I am writing to inquire the feasibility of tracing the page table access (in terms of "index" of each page table access) of a common Linux user application. Basically, what I am doing is to re-produce the exploitation mentioned in this research article (https://www.ieee-security.org/TC/SP2015/papers-archived/6949a640.pdf). In particular, the data-page accesses need to be recorded for usage and inference of program secrets.
I understand the on Linux system, 64-bit x86 architecture, the page table size is 4K. And i have used pin
(https://software.intel.com/en-us/articles/pin-a-dynamic-binary-instrumentation-tool) to log a trace of addresses for all virtual memory access. So can I simply calculate the "index" of each data page table access, with the following translation rule?
index = address >> 15
Since 4KB = 2 ^ 15
. Is it correct? Thank you in advance for any suggestions or comments.
Also, I think one thing I want to point out is that conceptually, I don't need a "precise" identifier of each data page table ID, but just a number ("index") to distinguish the access of different data pages.

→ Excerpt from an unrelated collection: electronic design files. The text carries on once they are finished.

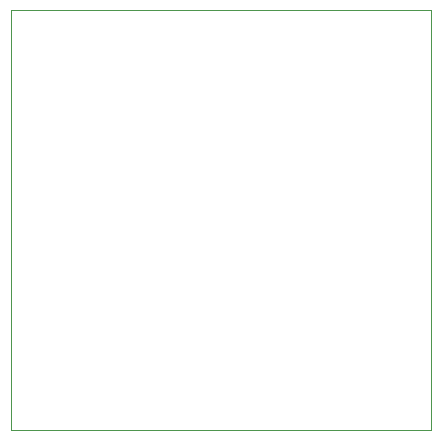
<source format=gbr>
%TF.GenerationSoftware,KiCad,Pcbnew,7.0.10*%
%TF.CreationDate,2024-01-17T03:24:25-05:00*%
%TF.ProjectId,esp32-wroom-socket,65737033-322d-4777-926f-6f6d2d736f63,rev?*%
%TF.SameCoordinates,Original*%
%TF.FileFunction,Profile,NP*%
%FSLAX46Y46*%
G04 Gerber Fmt 4.6, Leading zero omitted, Abs format (unit mm)*
G04 Created by KiCad (PCBNEW 7.0.10) date 2024-01-17 03:24:25*
%MOMM*%
%LPD*%
G01*
G04 APERTURE LIST*
%TA.AperFunction,Profile*%
%ADD10C,0.050000*%
%TD*%
G04 APERTURE END LIST*
D10*
%TO.C,U1*%
X142214600Y-76200000D02*
X177800000Y-76200000D01*
X177800000Y-76200000D02*
X177800000Y-111760000D01*
X177800000Y-111760000D02*
X142214600Y-111760000D01*
X142214600Y-111760000D02*
X142214600Y-76200000D01*
%TD*%
M02*

</source>
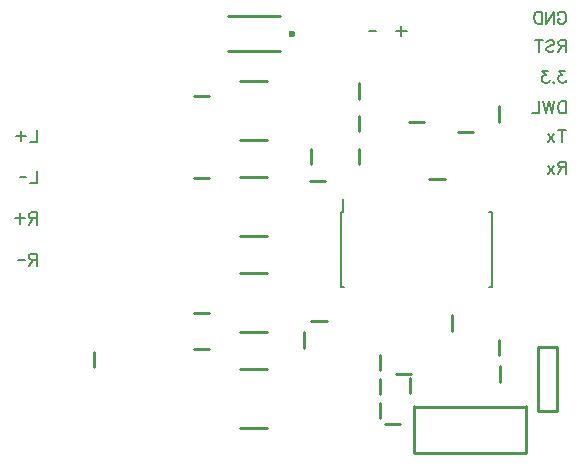
<source format=gbr>
G04 DipTrace 3.3.1.3*
G04 BottomSilk.gbr*
%MOIN*%
G04 #@! TF.FileFunction,Legend,Bot*
G04 #@! TF.Part,Single*
%ADD10C,0.009843*%
%ADD36C,0.023631*%
%ADD65C,0.005906*%
%ADD167C,0.006176*%
%FSLAX26Y26*%
G04*
G70*
G90*
G75*
G01*
G04 BotSilk*
%LPD*%
X1717681Y1502262D2*
D10*
X1768823D1*
X1551978Y1411946D2*
Y1360804D1*
X1621748Y673475D2*
Y724617D1*
X1551774Y1521201D2*
Y1470059D1*
Y1629783D2*
Y1578642D1*
X1621748Y593150D2*
Y644291D1*
X1621543Y512824D2*
Y563966D1*
X2020832Y722776D2*
Y773917D1*
X1934177Y1466871D2*
X1883035D1*
X2021343Y634795D2*
Y685937D1*
X1721577Y647933D2*
Y596791D1*
X1787025Y1311449D2*
X1838167D1*
X2020832Y1502303D2*
Y1553445D1*
X1863615Y856814D2*
Y805672D1*
X1439058Y1302722D2*
X1387916D1*
X1674374Y659743D2*
X1725516D1*
X1638941Y494388D2*
X1690083D1*
X1392503Y1411946D2*
Y1360804D1*
X1394167Y838917D2*
X1445308D1*
X1370504Y799382D2*
Y748240D1*
X1001146Y864467D2*
X1052287D1*
Y742462D2*
X1001146D1*
X1052287Y1588919D2*
X1001146D1*
X1052287Y1313328D2*
X1001146D1*
X670438Y683406D2*
Y734547D1*
X1288526Y1852679D2*
X1115311D1*
X1288526Y1738505D2*
X1115311D1*
D36*
X1327896Y1795586D3*
X1734675Y552242D2*
D10*
X2108741D1*
X1735388Y398192D2*
Y552488D1*
X1734675Y395984D2*
X2108741D1*
X2110363Y398192D2*
Y552488D1*
X1247179Y997594D2*
X1156648D1*
X1247179Y800742D2*
X1156648D1*
X1247179Y677481D2*
X1156648D1*
X1247179Y480629D2*
X1156648D1*
X1247179Y1637821D2*
X1156648D1*
X1247179Y1440969D2*
X1156648D1*
X1247179Y1317708D2*
X1156648D1*
X1247179Y1120856D2*
X1156648D1*
X2148764Y750117D2*
Y537617D1*
X2211262Y750117D2*
X2148764D1*
X2211262D2*
Y537617D1*
X2148764D1*
X1493540Y1201228D2*
D65*
X1500399D1*
X1493540Y951213D2*
X1503648D1*
X1995466D2*
X1985357D1*
X1995466Y1201228D2*
X1985357D1*
X1493540D2*
Y951213D1*
X1995466Y1201228D2*
Y951213D1*
X1500399Y1201228D2*
Y1243535D1*
X2214551Y1858932D2*
D167*
X2216452Y1862735D1*
X2220299Y1866582D1*
X2224101Y1868483D1*
X2231750D1*
X2235597Y1866582D1*
X2239400Y1862735D1*
X2241345Y1858932D1*
X2243247Y1853184D1*
Y1843590D1*
X2241345Y1837886D1*
X2239400Y1834039D1*
X2235597Y1830236D1*
X2231750Y1828291D1*
X2224101D1*
X2220299Y1830236D1*
X2216452Y1834039D1*
X2214551Y1837886D1*
Y1843590D1*
X2224101D1*
X2175405Y1868483D2*
Y1828291D1*
X2202199Y1868483D1*
Y1828291D1*
X2163053Y1868483D2*
Y1828291D1*
X2149656D1*
X2143908Y1830236D1*
X2140061Y1834039D1*
X2138160Y1837886D1*
X2136258Y1843590D1*
Y1853184D1*
X2138160Y1858932D1*
X2140061Y1862735D1*
X2143908Y1866582D1*
X2149656Y1868483D1*
X2163053D1*
X2243246Y1755004D2*
X2226046D1*
X2220298Y1756950D1*
X2218352Y1758851D1*
X2216451Y1762654D1*
Y1766500D1*
X2218352Y1770303D1*
X2220298Y1772248D1*
X2226046Y1774150D1*
X2243246D1*
Y1733958D1*
X2229848Y1755004D2*
X2216451Y1733958D1*
X2177305Y1768402D2*
X2181107Y1772248D1*
X2186855Y1774150D1*
X2194505D1*
X2200253Y1772248D1*
X2204099Y1768402D1*
Y1764599D1*
X2202154Y1760752D1*
X2200253Y1758851D1*
X2196450Y1756950D1*
X2184954Y1753103D1*
X2181107Y1751202D1*
X2179206Y1749256D1*
X2177305Y1745454D1*
Y1739706D1*
X2181107Y1735903D1*
X2186855Y1733958D1*
X2194505D1*
X2200253Y1735903D1*
X2204099Y1739706D1*
X2151556Y1774150D2*
Y1733958D1*
X2164953Y1774150D2*
X2138159D1*
X2239400Y1671588D2*
X2218397D1*
X2229849Y1656290D1*
X2224101D1*
X2220299Y1654388D1*
X2218397Y1652487D1*
X2216452Y1646739D1*
Y1642937D1*
X2218397Y1637189D1*
X2222200Y1633342D1*
X2227948Y1631441D1*
X2233696D1*
X2239400Y1633342D1*
X2241301Y1635287D1*
X2243246Y1639090D1*
X2202199Y1635287D2*
X2204100Y1633342D1*
X2202199Y1631441D1*
X2200254Y1633342D1*
X2202199Y1635287D1*
X2184055Y1671588D2*
X2163053D1*
X2174505Y1656290D1*
X2168757D1*
X2164954Y1654388D1*
X2163053Y1652487D1*
X2161108Y1646739D1*
Y1642937D1*
X2163053Y1637189D1*
X2166856Y1633342D1*
X2172604Y1631441D1*
X2178352D1*
X2184055Y1633342D1*
X2185957Y1635287D1*
X2187902Y1639090D1*
X2243247Y1569270D2*
Y1529078D1*
X2229849D1*
X2224101Y1531024D1*
X2220254Y1534826D1*
X2218353Y1538673D1*
X2216452Y1544377D1*
Y1553972D1*
X2218353Y1559720D1*
X2220254Y1563522D1*
X2224101Y1567369D1*
X2229849Y1569270D1*
X2243247D1*
X2204100D2*
X2194506Y1529078D1*
X2184955Y1569270D1*
X2175405Y1529078D1*
X2165810Y1569270D1*
X2153458D2*
Y1529078D1*
X2130510D1*
X2229849Y1474782D2*
Y1434590D1*
X2243246Y1474782D2*
X2216452D1*
X2204100Y1461385D2*
X2183054Y1434590D1*
Y1461385D2*
X2204100Y1434590D1*
X2243246Y1349338D2*
X2226047D1*
X2220299Y1351283D1*
X2218353Y1353184D1*
X2216452Y1356987D1*
Y1360834D1*
X2218353Y1364636D1*
X2220299Y1366582D1*
X2226047Y1368483D1*
X2243246D1*
Y1328291D1*
X2229849Y1349338D2*
X2216452Y1328291D1*
X2204100Y1355086D2*
X2183054Y1328291D1*
Y1355086D2*
X2204100Y1328291D1*
X478792Y1474782D2*
Y1434590D1*
X455844D1*
X426293Y1471886D2*
Y1437442D1*
X443492Y1454642D2*
X409048D1*
X478792Y1337142D2*
Y1296950D1*
X455844D1*
X443492Y1317024D2*
X421384D1*
X478792Y1180046D2*
X461592D1*
X455844Y1181992D1*
X453899Y1183893D1*
X451997Y1187696D1*
Y1191542D1*
X453899Y1195345D1*
X455844Y1197290D1*
X461592Y1199192D1*
X478792D1*
Y1159000D1*
X465395Y1180046D2*
X451997Y1159000D1*
X422446Y1196295D2*
Y1161851D1*
X439646Y1179051D2*
X405202D1*
X478792Y1042251D2*
X461592D1*
X455844Y1044196D1*
X453898Y1046098D1*
X451997Y1049900D1*
Y1053747D1*
X453898Y1057550D1*
X455844Y1059495D1*
X461592Y1061396D1*
X478792D1*
Y1021204D1*
X465395Y1042251D2*
X451997Y1021204D1*
X439646Y1041278D2*
X417538D1*
X1694009Y1822280D2*
Y1787836D1*
X1711209Y1805036D2*
X1676765D1*
X1608322Y1805058D2*
X1586214D1*
M02*

</source>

This shall provide conceptually identical amount of information compared with their attacks.
Ok, so you don't really need an "index", but just some unique identifier to distinguish different pages in the virtual address of a process.
In such case, then you can just do address >> PAGE_SHIFT
. In x86 with 4KB pages PAGE_SHIFT
is 12
, so you can do:
page_id = address >> 12
Then if address1
and address2
correspond to the same page the page_id
will be the same for both addresses.
Alternatively, to achieve the same result, you could do address & PAGE_MASK
, where PAGE_MASK
is just 0xfffffffffffff000
(that is ~((1UL << PAGE_SHIFT) - 1)
).